Based on Andrew Ng's presentation about AI agents and their potential to transform workflows, here are five creative commercial ideas that could effectively highlight the advantages and applications of AI agents for a target audience of tech companies, developers, and innovators:
The Coding Duo
This commercial would showcase a day in the life of a software developer who uses a dual-agent system, where one AI agent writes code and another reviews it for errors and efficiency.
The commercial would humorously depict the AI agents as two characters (e.g., animated or human actors) working side by side, bickering and collaborating like a classic buddy movie, ultimately demonstrating how this partnership leads to faster, error-free coding, dramatically improving productivity.
The Creative Architect
Highlighting the multi-agent collaboration, this commercial could feature an architect designing a complex structure using AI agents.

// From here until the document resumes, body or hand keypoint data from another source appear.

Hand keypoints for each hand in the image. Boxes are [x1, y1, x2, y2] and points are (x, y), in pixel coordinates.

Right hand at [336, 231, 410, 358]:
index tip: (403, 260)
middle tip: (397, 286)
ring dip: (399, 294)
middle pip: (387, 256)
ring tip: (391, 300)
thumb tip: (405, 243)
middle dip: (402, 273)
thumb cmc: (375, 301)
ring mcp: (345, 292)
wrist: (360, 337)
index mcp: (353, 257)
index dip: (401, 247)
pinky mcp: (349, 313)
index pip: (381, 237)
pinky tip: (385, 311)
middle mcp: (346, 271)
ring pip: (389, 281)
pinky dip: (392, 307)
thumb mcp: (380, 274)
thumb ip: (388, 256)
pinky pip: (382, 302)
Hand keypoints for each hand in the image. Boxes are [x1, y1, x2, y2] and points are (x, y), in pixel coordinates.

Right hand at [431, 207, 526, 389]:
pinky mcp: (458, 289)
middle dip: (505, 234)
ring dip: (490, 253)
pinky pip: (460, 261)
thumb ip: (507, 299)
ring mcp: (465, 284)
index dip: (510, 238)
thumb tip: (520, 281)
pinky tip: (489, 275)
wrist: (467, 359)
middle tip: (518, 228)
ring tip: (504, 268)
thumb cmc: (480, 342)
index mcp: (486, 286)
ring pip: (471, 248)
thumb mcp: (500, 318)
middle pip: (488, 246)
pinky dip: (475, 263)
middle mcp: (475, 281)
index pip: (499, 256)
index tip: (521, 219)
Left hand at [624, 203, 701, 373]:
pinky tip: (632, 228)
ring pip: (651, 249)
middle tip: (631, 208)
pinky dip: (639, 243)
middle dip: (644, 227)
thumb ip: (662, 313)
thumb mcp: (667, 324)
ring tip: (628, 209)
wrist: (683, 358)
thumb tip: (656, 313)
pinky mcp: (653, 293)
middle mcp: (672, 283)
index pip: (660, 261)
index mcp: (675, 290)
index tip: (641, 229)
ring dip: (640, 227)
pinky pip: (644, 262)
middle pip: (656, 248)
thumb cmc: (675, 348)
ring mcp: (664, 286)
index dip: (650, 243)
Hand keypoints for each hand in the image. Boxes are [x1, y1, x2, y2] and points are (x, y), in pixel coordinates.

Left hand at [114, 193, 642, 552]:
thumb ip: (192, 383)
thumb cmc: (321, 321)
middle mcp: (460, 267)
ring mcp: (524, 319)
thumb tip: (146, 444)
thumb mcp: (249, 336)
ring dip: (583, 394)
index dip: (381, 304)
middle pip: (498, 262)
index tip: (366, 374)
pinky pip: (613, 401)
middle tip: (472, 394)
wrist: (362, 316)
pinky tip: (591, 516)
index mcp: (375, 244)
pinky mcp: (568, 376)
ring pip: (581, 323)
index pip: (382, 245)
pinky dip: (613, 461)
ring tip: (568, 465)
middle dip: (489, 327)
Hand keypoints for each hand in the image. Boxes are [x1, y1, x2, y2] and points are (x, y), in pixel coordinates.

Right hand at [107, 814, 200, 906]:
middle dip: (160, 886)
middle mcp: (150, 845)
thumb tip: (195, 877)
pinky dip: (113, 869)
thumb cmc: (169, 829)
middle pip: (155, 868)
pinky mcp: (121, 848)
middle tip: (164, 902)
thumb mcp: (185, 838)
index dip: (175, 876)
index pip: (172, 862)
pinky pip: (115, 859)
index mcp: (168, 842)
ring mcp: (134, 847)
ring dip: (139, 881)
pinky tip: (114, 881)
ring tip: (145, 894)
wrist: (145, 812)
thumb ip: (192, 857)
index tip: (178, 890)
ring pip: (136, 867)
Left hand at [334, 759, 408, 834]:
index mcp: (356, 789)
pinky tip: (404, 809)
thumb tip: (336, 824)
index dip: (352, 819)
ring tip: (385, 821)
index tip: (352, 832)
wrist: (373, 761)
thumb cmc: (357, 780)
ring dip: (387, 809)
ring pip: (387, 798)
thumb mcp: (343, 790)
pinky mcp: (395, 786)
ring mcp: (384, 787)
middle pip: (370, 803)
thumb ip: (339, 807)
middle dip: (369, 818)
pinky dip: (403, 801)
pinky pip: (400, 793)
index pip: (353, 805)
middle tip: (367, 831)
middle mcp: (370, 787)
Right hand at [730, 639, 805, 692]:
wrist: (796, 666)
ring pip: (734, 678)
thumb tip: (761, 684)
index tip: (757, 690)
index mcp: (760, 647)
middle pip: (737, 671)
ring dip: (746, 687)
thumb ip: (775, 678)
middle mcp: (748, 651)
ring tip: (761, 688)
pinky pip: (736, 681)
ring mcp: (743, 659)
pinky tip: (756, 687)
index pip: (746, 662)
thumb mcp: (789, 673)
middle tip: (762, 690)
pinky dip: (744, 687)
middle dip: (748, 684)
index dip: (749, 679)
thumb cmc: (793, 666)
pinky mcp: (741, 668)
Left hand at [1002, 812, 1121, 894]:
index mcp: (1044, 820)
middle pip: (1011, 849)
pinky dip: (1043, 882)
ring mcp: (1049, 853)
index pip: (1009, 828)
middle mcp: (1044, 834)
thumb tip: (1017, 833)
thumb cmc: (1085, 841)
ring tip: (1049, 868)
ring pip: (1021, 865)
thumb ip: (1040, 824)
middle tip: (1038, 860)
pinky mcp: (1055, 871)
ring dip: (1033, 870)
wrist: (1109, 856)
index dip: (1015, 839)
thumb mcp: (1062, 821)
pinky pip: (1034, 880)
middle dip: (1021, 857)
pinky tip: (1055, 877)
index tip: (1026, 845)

Each agent would specialise in different aspects of the design process, such as structural integrity, aesthetic design, and environmental impact. The commercial would visually represent the agents as various tools the architect 'picks up' and uses, showing how they seamlessly integrate to create a final, superior design, illustrating the power of collaborative AI in creative industries.
The Emergency Response Team
This idea would focus on AI agents in crisis management scenarios.
The commercial could depict a simulated emergency, such as a cybersecurity attack, where multiple AI agents collaborate to identify, counteract, and resolve threats. Each agent would have a specific role, demonstrating their specialised capabilities in real-time, underscoring how AI can enhance response times and decision-making in high-pressure environments.
The Research Revolution
This commercial would portray a researcher who uses an AI agent to perform complex data analysis and hypothesis testing.
As the researcher poses questions, the AI agent quickly runs through data sets and simulations, visualised by fast-paced, dynamic graphics. The climax would reveal groundbreaking findings that lead to real-world applications, emphasizing the AI's role in accelerating scientific discovery.
The Global Consultant
Aimed at showcasing AI agents in the context of global business consulting, this commercial would feature a consultant who uses AI agents to analyse market trends, legal regulations, and cultural nuances across different countries.
The agents would provide insights that help a company expand its operations internationally with precision and ease, positioning AI as a crucial tool for global business strategy and execution.
These commercials would not only highlight the practical uses of AI agents but also emphasise their potential to enhance decision-making, creativity, and productivity across various industries. Each scenario brings the concept of AI agents to life in relatable, tangible ways that resonate with viewers and potential users.